Task requirements: Identify every line in the records below that contains the word "weak", and copy each of those lines.

(Beginning of Data excerpts)

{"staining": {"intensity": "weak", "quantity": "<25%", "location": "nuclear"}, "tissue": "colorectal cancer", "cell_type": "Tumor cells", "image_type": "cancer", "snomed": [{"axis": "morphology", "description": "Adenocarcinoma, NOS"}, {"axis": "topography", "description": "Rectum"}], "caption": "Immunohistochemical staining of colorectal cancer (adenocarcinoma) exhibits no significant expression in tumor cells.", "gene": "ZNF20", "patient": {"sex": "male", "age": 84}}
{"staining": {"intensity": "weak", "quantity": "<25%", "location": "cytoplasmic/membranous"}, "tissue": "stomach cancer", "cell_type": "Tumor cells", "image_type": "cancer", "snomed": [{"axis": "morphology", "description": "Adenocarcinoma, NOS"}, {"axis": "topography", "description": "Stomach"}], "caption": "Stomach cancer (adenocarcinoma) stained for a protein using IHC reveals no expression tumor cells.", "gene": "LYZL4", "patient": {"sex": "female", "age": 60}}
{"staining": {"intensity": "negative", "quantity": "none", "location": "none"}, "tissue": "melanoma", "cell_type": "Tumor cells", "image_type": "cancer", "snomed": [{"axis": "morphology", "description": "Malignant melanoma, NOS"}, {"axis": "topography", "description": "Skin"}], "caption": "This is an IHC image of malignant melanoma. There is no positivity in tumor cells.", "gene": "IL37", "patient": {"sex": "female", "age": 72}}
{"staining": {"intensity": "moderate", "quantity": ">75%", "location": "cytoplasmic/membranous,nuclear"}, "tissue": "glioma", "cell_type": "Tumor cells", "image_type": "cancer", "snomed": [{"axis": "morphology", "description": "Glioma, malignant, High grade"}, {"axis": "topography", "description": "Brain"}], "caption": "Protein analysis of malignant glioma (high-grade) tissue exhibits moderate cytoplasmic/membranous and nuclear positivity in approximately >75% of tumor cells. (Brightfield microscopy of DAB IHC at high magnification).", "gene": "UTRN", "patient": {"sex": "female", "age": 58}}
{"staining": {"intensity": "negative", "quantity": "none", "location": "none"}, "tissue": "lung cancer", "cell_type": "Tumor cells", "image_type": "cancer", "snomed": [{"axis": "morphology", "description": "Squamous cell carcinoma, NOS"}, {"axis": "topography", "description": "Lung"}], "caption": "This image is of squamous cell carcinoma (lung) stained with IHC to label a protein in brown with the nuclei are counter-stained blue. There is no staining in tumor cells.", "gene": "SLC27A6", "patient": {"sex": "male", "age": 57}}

(End of Data excerpts)

Answer:
{"staining": {"intensity": "weak", "quantity": "<25%", "location": "nuclear"}, "tissue": "colorectal cancer", "cell_type": "Tumor cells", "image_type": "cancer", "snomed": [{"axis": "morphology", "description": "Adenocarcinoma, NOS"}, {"axis": "topography", "description": "Rectum"}], "caption": "Immunohistochemical staining of colorectal cancer (adenocarcinoma) exhibits no significant expression in tumor cells.", "gene": "ZNF20", "patient": {"sex": "male", "age": 84}}
{"staining": {"intensity": "weak", "quantity": "<25%", "location": "cytoplasmic/membranous"}, "tissue": "stomach cancer", "cell_type": "Tumor cells", "image_type": "cancer", "snomed": [{"axis": "morphology", "description": "Adenocarcinoma, NOS"}, {"axis": "topography", "description": "Stomach"}], "caption": "Stomach cancer (adenocarcinoma) stained for a protein using IHC reveals no expression tumor cells.", "gene": "LYZL4", "patient": {"sex": "female", "age": 60}}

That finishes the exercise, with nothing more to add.